De vez en cuando, a mi adolescente le da por hablar. Normalmente soy yo la que intenta arrancarle unas palabras, mientras ella se afana vertiginosa con el móvil, y apenas obtengo gruñidos de indisimulado fastidio.

Pero entonces un día se levanta y quiere tener una conversación que en realidad es un soliloquio en el que destila, imagino, todo lo que ha ido arrojando al caldero humeante y contradictorio de su adolescencia. Y hay que quedarse muda, y mirarle a los ojos porque si te pilla en un descuido te lo hará saber:

-Mamá. Mírame que te estoy hablado.

(Más te vale dejar de respirar).

Lo comentaba ayer en París con mi amiga O., a la que apenas veo si no es alfombra roja mediante, cuya adolescente la ametralla de cuando en cuando con sus avatares. Cuando el padre hace un intento de intervenir en la conversación, sale trasquilado: “Vete, papá, esto es de chicas”.

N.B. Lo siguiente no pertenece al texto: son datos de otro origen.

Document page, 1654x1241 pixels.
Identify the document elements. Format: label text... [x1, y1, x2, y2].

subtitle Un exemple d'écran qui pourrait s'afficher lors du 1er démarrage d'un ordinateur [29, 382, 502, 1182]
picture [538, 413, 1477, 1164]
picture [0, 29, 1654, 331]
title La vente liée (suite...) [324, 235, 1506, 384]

A veces uno habla pero no quiere conversar. Sólo desahogarse. Entre adultos esto está muy mal visto. Somos exigentes y esperamos nuestro turno de palabra, que no llega. Todos tenemos amigos con los que pasamos una tarde entera y al llegar a casa nos damos cuenta con dolor de que hemos sido el frontón de la palabra/pelota ajena. La réplica en un ensayo teatral donde el protagonista siempre es otro. Y entonces cabe preguntarse si ese rol lo elegimos o nos vino dado.

Investigo los roles con curiosidad obsesiva de científico de tebeo. El otro día el hermano de una amiga me decía que no tenía claro el suyo respecto al bebé que va a adoptar su hermana. “No sé si soy el tío, o  el padre, el protector…”. Tener claro el rol en una relación debe ser balsámico, supongo. Te ayuda a colocarte en el lugar exacto de un escenario e ir moviendo las fichas lógicas en un baile de precisión que no es la vida.

Adolescentes

Porque a menudo llega el director de escena y te pega un empujón: “baja el tono, increpa con las manos, sé más agresivo”, y entonces te mareas y el vértigo te hace perder el paso, y tratas de repetir tu réplica, pero no.

-Mamá, ¿me estás escuchando? Decía que en el test del colegio había que elegir opciones aunque ninguna te gustara. Por ejemplo, si preferías lavar cabezas o sembrar semillas. Y yo puse lo primero ¡pero no quiero ser peluquera!.

Suspiro de alivio. Mi adolescente no quiere ser peluquera. (No es que no me gusten las peluqueras, la mía es una filósofa del pueblo, pero terminan con varices y escuchando las miserias ajenas sin cobrar) Mi niña no quiere eso pero quiere hablar. Necesita desesperadamente hablar conmigo. Sin que yo diga nada o casi nada. Y me veo eligiendo cuidadosamente las palabras, segura al fin  de mi rol. Y ella habla y habla, y se toma su café a pocos metros de mí. Y entonces suelta:

-Mamá, ¿aún no has escrito tu blog?
-No, hija, verás, estaba hablando contigo.
-Pues venga, ponte ya que yo voy a estudiar.

Y aquí estamos las dos, en un salón. En ese silencio plácido que sigue a una verdadera conversación entre dos que chocan a menudo, pero saben que las heridas que se hacen son rasguños. Roces inevitables entre actores que se suben a unas tablas llenas de agujeros, resaltes y astillas. Nada irreparable, la vida en este microcosmos imperfecto llamado familia.